Plus de travail est nécessaire pour comprendre les phénomènes expliquant cette augmentation anormale de la capacité avec l'utilisation de matériaux carbonés dont la taille des pores est de l'ordre de la taille des ions. L'énergie nécessaire à la désolvatation des ions pendant la charge et à leur solvatation pendant la décharge permettrait un stockage réversible de l'énergie. La compréhension de ces phénomènes, l''influence de la concentration et de la composition de l'électrolyte ou des groupes fonctionnels à la surface des carbones sur la capacité dans les carbones nanoporeux nécessiteront de nombreuses autres études expérimentales et théoriques.

Les résultats obtenus ouvrent une nouvelle voie pour les supercondensateurs. La compréhension des phénomènes de stockage des charges dans des matériaux nanoporeux ainsi que le choix d'une matière active dont la porosité est adaptée à la taille des ions de l'électrolyte utilisés permettront sûrement de développer des supercondensateurs dont les densités d'énergie seront plus grandes.

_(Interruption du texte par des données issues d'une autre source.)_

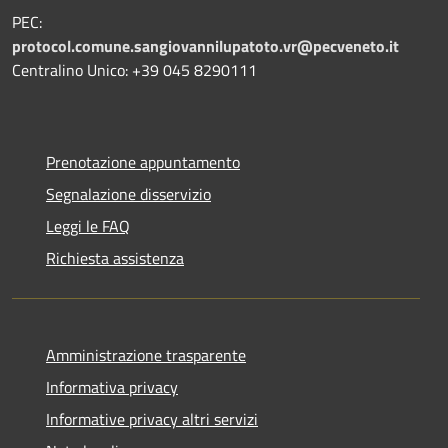
PEC:
protocol.comune.sangiovannilupatoto.vr@pecveneto.it
Centralino Unico: +39 045 8290111
Prenotazione appuntamento
Segnalazione disservizio
Leggi le FAQ
Richiesta assistenza
Amministrazione trasparente
Informativa privacy
Informative privacy altri servizi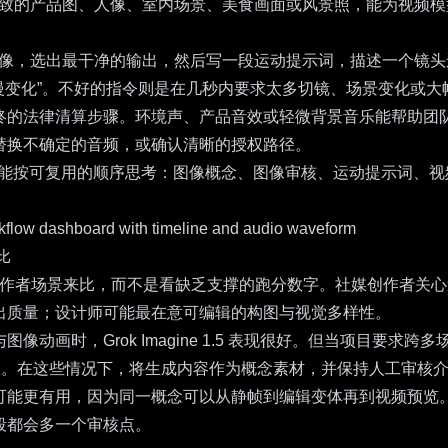
张精致的产品图、人像、室内场景、美食画面或风景照，能为视频模
图像，选出最干净的输出，然后写一段运动提示词，描述一个镜头
光缓慢变化”。不好的指令则是在几秒内要求太多切镜、场景变化或大
终的法律清算步骤。环境声、产品音效或轻微背景音乐能帮助团
替换不确定的音频，或确认清晰的授权路径。
能按可复用的顺序思考：图像概念、图像审核、运动提示词、视
比
成器的方法，是按创作者场景来比，而不是看缺乏支撑的跑分数字。社媒创
出质量；设计师可能最在意可编辑的构图与视觉多样性。
动画时，Grok Imagine 1.5 表现很好。但当项目要
想。在这些情况下，将生成内容作为概念素材，并保持人工审核
能更有用，因为同一概念可以从静帧到编辑变体再到视频预览。与
段都会多一个审核点。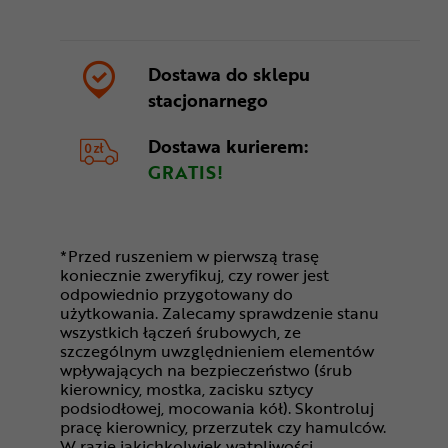
Dostawa do sklepu
stacjonarnego
Dostawa kurierem:
GRATIS!
*Przed ruszeniem w pierwszą trasę
koniecznie zweryfikuj, czy rower jest
odpowiednio przygotowany do
użytkowania. Zalecamy sprawdzenie stanu
wszystkich łączeń śrubowych, ze
szczególnym uwzględnieniem elementów
wpływających na bezpieczeństwo (śrub
kierownicy, mostka, zacisku sztycy
podsiodłowej, mocowania kół). Skontroluj
pracę kierownicy, przerzutek czy hamulców.
W razie jakichkolwiek wątpliwości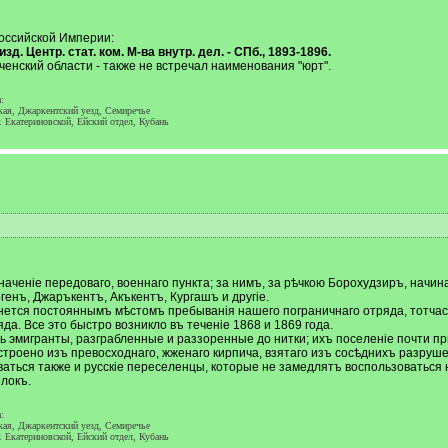
Российской Империи:
д. Центр. стат. ком. М-ва внутр. дел. - СПб., 1893-1896.
енский области - также не встречал наименования "юрт".
:
ская, Джаркентский уезд, Семиречье
. Екатериновской, Ейский отдел, Кубань
аченіе передоваго, военнаго пункта; за нимъ, за рѣчкою Борохудзиръ, начин
генъ, Джаръкентъ, Акъкентъ, Кургашъ и другіе.
нется постояннымъ мѣстомъ пребыванія нашего пограничнаго отряда, тотчас
а. Все это быстро возникло въ теченіе 1868 и 1869 года.
эмигранты, разграбленные и раззоренные до нитки; ихъ поселеніе почти пр
остроено изъ превосходнаго, жженаго кирпича, взятаго изъ сосѣднихъ разруш
аться также и русскіе переселенцы, которые не замедлятъ воспользоваться 
локъ.
:
ская, Джаркентский уезд, Семиречье
. Екатериновской, Ейский отдел, Кубань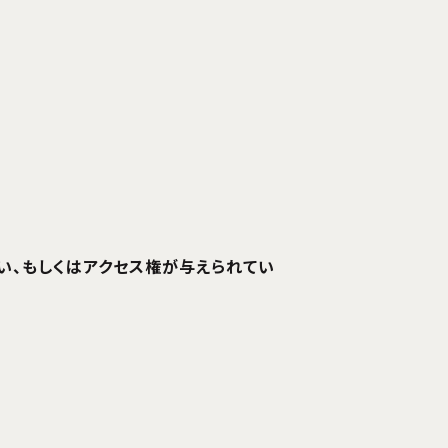
ない、もしくはアクセス権が与えられてい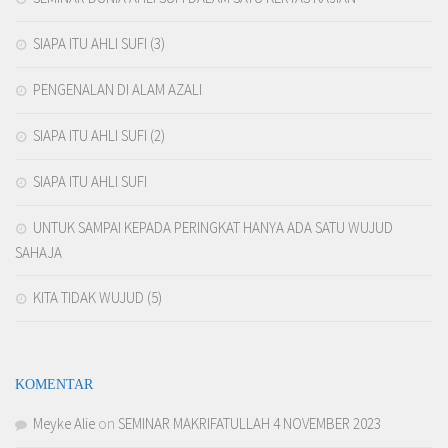
SIAPA ITU AHLI SUFI (3)
PENGENALAN DI ALAM AZALI
SIAPA ITU AHLI SUFI (2)
SIAPA ITU AHLI SUFI
UNTUK SAMPAI KEPADA PERINGKAT HANYA ADA SATU WUJUD
SAHAJA
KITA TIDAK WUJUD (5)
KOMENTAR
Meyke Alie
on
SEMINAR MAKRIFATULLAH 4 NOVEMBER 2023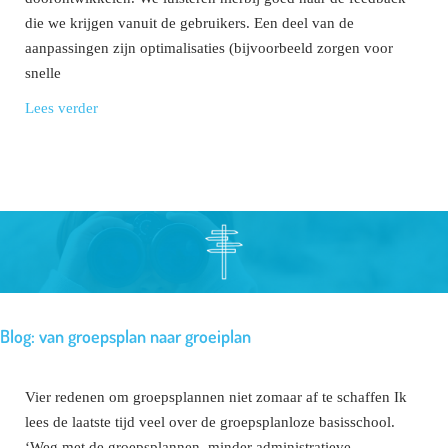
die we krijgen vanuit de gebruikers. Een deel van de
aanpassingen zijn optimalisaties (bijvoorbeeld zorgen voor
snelle
Lees verder
Blog: van groepsplan naar groeiplan
Vier redenen om groepsplannen niet zomaar af te schaffen Ik
lees de laatste tijd veel over de groepsplanloze basisschool.
‘Weg met de groepsplannen, minder administratieve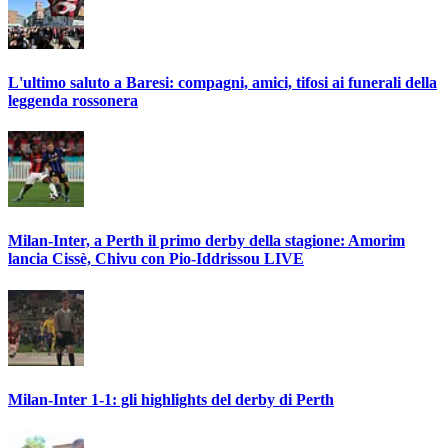
L'ultimo saluto a Baresi: compagni, amici, tifosi ai funerali della
leggenda rossonera
Milan-Inter, a Perth il primo derby della stagione: Amorim
lancia Cissè, Chivu con Pio-Iddrissou LIVE
Milan-Inter 1-1: gli highlights del derby di Perth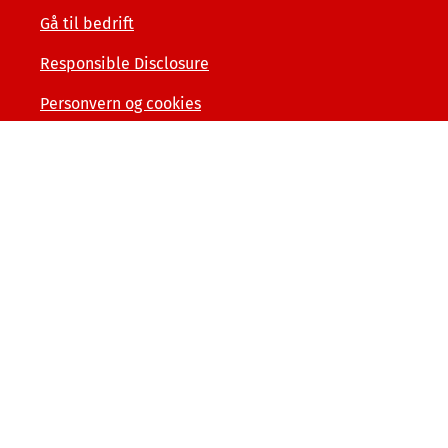
Gå til bedrift
Responsible Disclosure
Personvern og cookies
Tilgjengelighetserklæring
Kunde- og forbrukerinformasjon
Åpenhet og menneskerettigheter
Varslerordning
Sammenlign våre priser med andre selskaper på
finansportalen.no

Chapitre V : Caractérisation

électrochimique des TiC-CDC dans un

électrolyte liquide ionique

I.

Introduction

Les résultats précédents, obtenus avec un électrolyte composé d'un sel et d'un solvant, ont montré que lors du stockage des charges dans la porosité d’électrodes de supercondensateur à base de CDC, les ions étaient au minimum partiellement désolvatés. Cependant la présence de solvant dans l'électrolyte rend difficile la détermination de la taille des pores à utiliser et pour cette raison, on ne peut pas avoir accès à la taille effective des ions adsorbés. De plus, nous avons constaté, en observant l'évolution de la capacité de chaque électrode, que la taille des pores de la matière active devait être choisie en fonction de la taille des ions de l'électrolyte. En fonction de la taille de la sphère de solvatation considérée (première sphère, deuxième sphère….), nous n'avons pas les moyens de savoir si les ions sont totalement désolvatés ou si la couche de solvatation est toujours partiellement présente. Il est donc difficile de tirer des conclusions précises sur la taille réelle des ions dans les nanopores.

Nous avons donc choisi d'utiliser des liquides ioniques qui ont été décrits dans le chapitre I. Si les liquides ioniques ont été utilisés dans un premier temps dans ce travail pour augmenter la tension de cellule des supercondensateurs afin d'augmenter les densités d'énergie et de puissance, nous les avons également utilisés car ils ne contiennent aucun solvant. Cette propriété permet de connaître exactement la taille des ions et d'être affranchi du problème de la solvatation.

L'utilisation de liquide ionique avec les carbones dérivés de carbure de titane, dont la taille des pores est monodisperse et contrôlable nous a permis d'étudier précisément le rôle du couple taille des pores de la matière active/taille des ions de l'électrolyte sur la capacité d’un supercondensateur.